(Beginning of MATERIALS PROVIDED)

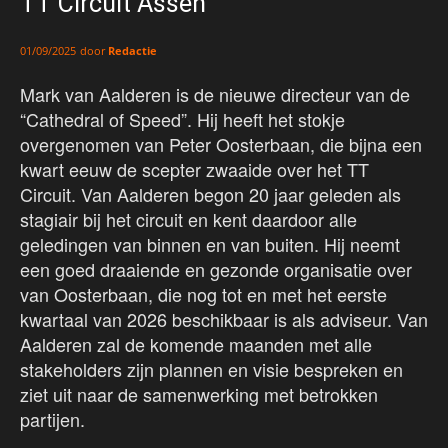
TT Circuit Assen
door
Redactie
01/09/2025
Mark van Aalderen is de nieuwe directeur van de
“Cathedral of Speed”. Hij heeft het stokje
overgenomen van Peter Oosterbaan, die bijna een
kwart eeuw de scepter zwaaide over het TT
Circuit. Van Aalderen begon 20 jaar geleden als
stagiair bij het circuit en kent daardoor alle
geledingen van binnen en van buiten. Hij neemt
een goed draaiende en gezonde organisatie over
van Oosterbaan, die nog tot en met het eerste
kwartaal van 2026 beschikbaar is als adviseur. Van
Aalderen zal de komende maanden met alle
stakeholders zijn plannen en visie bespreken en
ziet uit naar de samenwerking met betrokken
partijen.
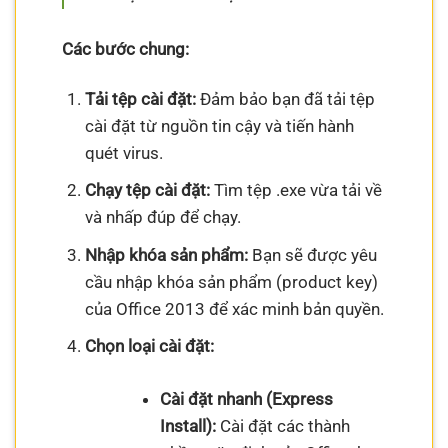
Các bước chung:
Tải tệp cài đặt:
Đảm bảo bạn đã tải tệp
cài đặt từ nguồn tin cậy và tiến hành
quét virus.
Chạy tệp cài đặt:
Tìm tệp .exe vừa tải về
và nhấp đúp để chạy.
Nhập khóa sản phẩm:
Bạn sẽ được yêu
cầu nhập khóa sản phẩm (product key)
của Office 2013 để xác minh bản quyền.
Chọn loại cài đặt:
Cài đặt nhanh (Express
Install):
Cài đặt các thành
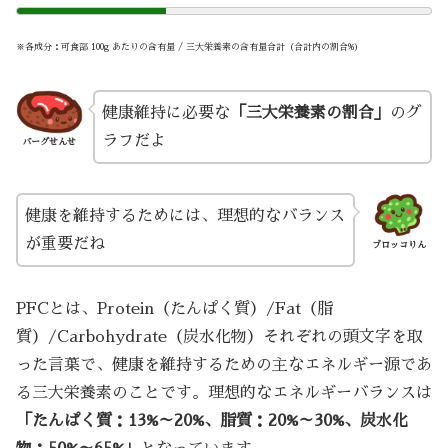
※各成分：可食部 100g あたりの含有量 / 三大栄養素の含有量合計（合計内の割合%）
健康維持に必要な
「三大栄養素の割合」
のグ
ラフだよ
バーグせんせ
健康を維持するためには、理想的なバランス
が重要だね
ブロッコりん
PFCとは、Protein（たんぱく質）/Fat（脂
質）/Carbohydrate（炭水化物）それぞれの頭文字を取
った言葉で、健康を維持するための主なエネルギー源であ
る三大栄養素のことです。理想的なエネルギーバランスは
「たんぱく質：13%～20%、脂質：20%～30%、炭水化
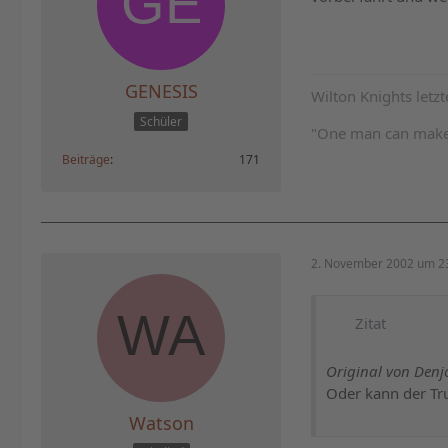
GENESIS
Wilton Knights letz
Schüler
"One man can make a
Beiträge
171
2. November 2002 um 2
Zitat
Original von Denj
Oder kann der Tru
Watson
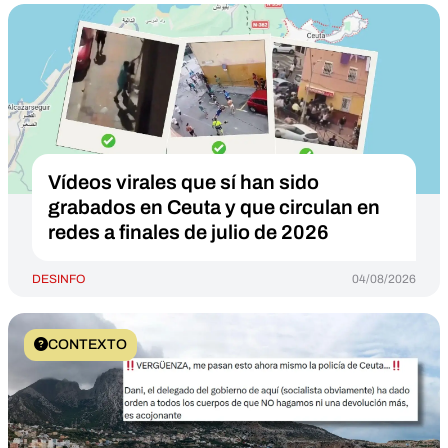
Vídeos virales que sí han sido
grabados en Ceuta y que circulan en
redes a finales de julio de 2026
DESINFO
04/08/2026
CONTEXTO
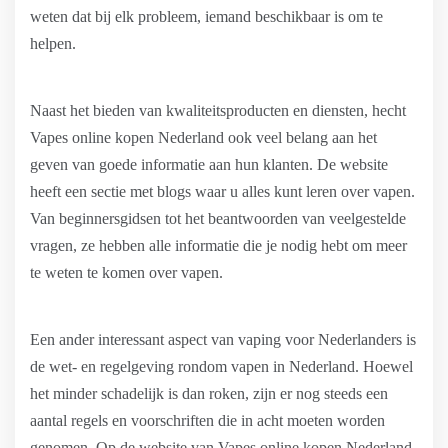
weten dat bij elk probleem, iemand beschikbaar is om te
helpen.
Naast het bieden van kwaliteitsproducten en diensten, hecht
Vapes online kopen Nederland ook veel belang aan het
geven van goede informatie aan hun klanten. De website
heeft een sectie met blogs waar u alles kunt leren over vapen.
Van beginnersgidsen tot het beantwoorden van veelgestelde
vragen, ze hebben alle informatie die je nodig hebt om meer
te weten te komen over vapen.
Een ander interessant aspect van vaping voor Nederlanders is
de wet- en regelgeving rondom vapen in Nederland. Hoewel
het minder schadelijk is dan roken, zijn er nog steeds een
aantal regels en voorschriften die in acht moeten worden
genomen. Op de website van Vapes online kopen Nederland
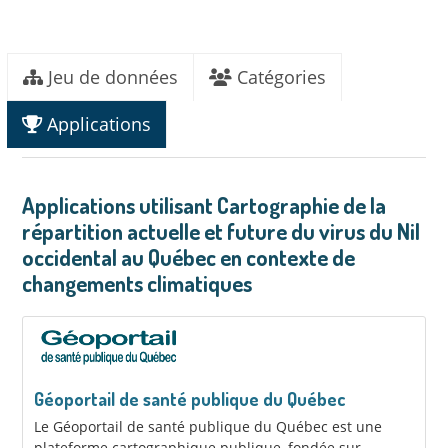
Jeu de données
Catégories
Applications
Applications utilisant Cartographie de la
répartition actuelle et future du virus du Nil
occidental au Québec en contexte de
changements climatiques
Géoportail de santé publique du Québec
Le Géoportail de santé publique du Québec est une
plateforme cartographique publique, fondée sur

(End of MATERIALS PROVIDED)
(Beginning of MATERIALS PROVIDED)

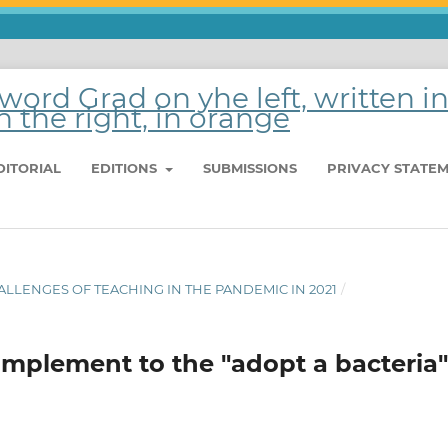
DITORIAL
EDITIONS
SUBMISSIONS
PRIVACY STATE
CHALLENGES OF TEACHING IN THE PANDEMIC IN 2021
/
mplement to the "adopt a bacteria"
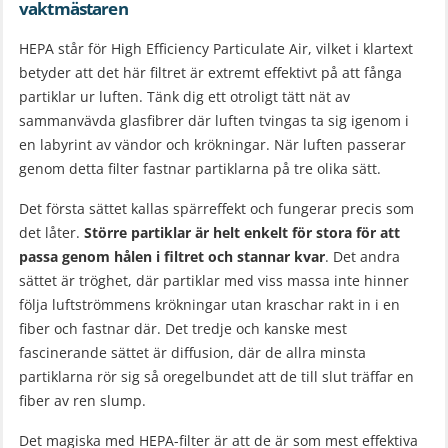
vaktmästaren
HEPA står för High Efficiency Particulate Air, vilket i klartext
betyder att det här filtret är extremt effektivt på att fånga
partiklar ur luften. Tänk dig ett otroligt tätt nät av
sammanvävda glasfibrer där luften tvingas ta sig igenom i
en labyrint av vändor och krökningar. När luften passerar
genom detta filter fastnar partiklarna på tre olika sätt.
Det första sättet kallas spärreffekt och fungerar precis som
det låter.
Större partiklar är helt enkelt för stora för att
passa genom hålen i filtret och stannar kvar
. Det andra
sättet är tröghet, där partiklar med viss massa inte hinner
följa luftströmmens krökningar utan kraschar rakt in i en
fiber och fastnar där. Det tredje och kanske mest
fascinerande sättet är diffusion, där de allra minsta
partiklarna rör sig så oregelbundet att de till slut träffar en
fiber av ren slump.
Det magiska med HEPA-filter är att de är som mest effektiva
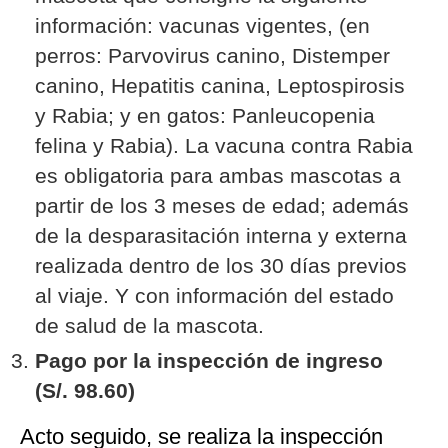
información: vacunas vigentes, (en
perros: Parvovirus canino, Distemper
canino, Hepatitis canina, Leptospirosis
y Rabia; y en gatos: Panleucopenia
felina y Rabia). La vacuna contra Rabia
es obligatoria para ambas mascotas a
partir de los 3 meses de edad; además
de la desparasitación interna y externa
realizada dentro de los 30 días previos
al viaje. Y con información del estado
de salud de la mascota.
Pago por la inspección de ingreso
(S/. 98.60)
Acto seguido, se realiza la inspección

(End of MATERIALS PROVIDED)

■ **EXERCISE INSTRUCTIONS**
Please show every line of the entries above that contains the word "Géoportail".

■ **SOLUTION FOR THIS TASK**
Géoportail de santé publique du Québec
Le Géoportail de santé publique du Québec est une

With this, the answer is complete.